* **Request**: Which lines of the records contain the string "template"? Return every such line, treating uppercase and lowercase as different.

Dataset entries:
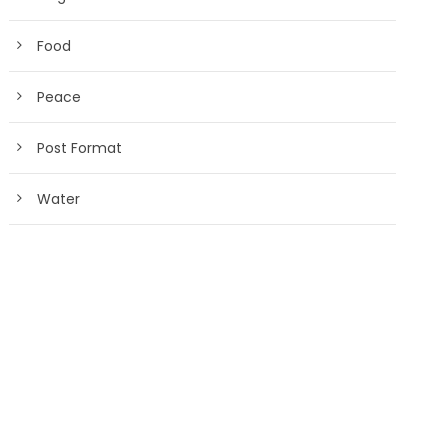
Food
Peace
Post Format
Water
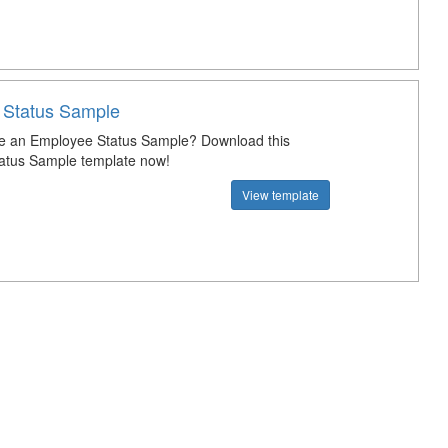
 Status Sample
te an Employee Status Sample? Download this
atus Sample template now!
View template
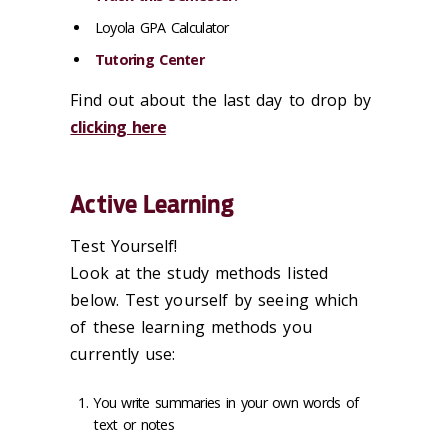
Loyola GPA Calculator
Tutoring Center
Find out about the last day to drop by
clicking here
Active Learning
Test Yourself!
Look at the study methods listed
below. Test yourself by seeing which
of these learning methods you
currently use:
You write summaries in your own words of
text or notes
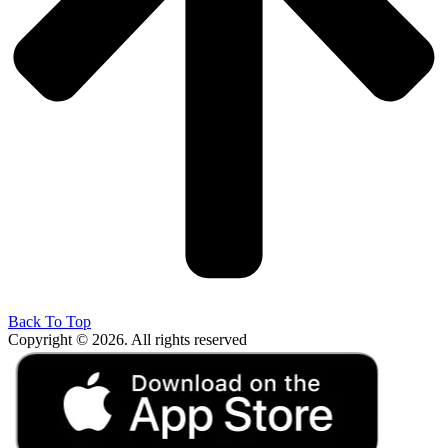
Back To Top
Copyright © 2026. All rights reserved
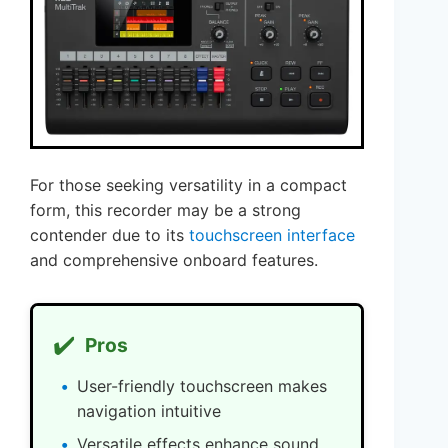
For those seeking versatility in a compact
form, this recorder may be a strong
contender due to its
touchscreen interface
and comprehensive onboard features.
✔️
Pros
User-friendly touchscreen makes
navigation intuitive
Versatile effects enhance sound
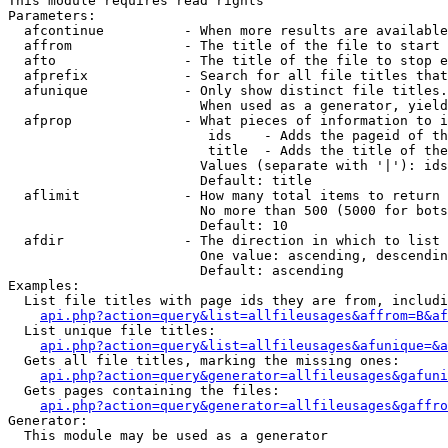
This module requires read rights

Parameters:

  afcontinue          - When more results are available
  affrom              - The title of the file to start 
  afto                - The title of the file to stop e
  afprefix            - Search for all file titles that
  afunique            - Only show distinct file titles.
                        When used as a generator, yield
  afprop              - What pieces of information to i
                         ids    - Adds the pageid of th
                         title  - Adds the title of the
                        Values (separate with '|'): ids
                        Default: title

  aflimit             - How many total items to return

                        No more than 500 (5000 for bots
                        Default: 10

  afdir               - The direction in which to list

                        One value: ascending, descendin
                        Default: ascending

Examples:

  List file titles with page ids they are from, includi
api.php?action=query&list=allfileusages&affrom=B&af
  List unique file titles:

api.php?action=query&list=allfileusages&afunique=&a
  Gets all file titles, marking the missing ones:

api.php?action=query&generator=allfileusages&gafuni
  Gets pages containing the files:

api.php?action=query&generator=allfileusages&gaffro
Generator:

  This module may be used as a generator
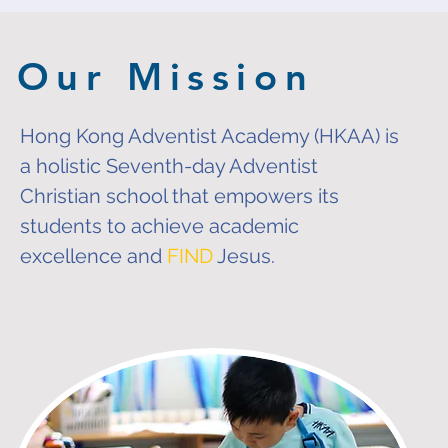
Our Mission
Hong Kong Adventist Academy (HKAA) is
a holistic
Seventh-day Adventist
Christian school that empowers its
students to achieve academic
excellence and
FIND
Jesus.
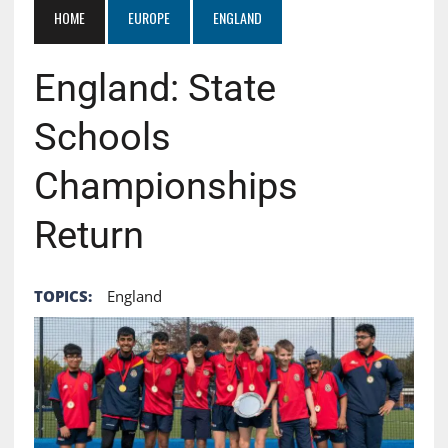
HOME
EUROPE
ENGLAND
England: State
Schools
Championships
Return
TOPICS:
England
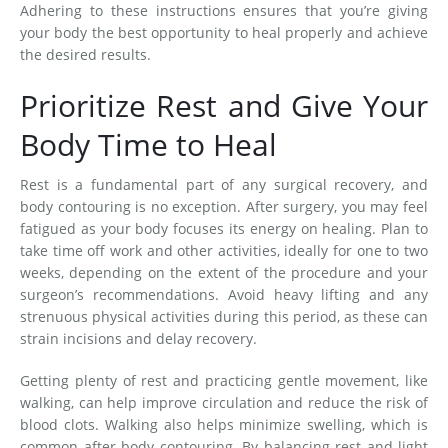
Adhering to these instructions ensures that you’re giving
your body the best opportunity to heal properly and achieve
the desired results.
Prioritize Rest and Give Your
Body Time to Heal
Rest is a fundamental part of any surgical recovery, and
body contouring is no exception. After surgery, you may feel
fatigued as your body focuses its energy on healing. Plan to
take time off work and other activities, ideally for one to two
weeks, depending on the extent of the procedure and your
surgeon’s recommendations. Avoid heavy lifting and any
strenuous physical activities during this period, as these can
strain incisions and delay recovery.
Getting plenty of rest and practicing gentle movement, like
walking, can help improve circulation and reduce the risk of
blood clots. Walking also helps minimize swelling, which is
common after body contouring. By balancing rest and light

* **Solution to the problem**:
atus Sample template now!
View template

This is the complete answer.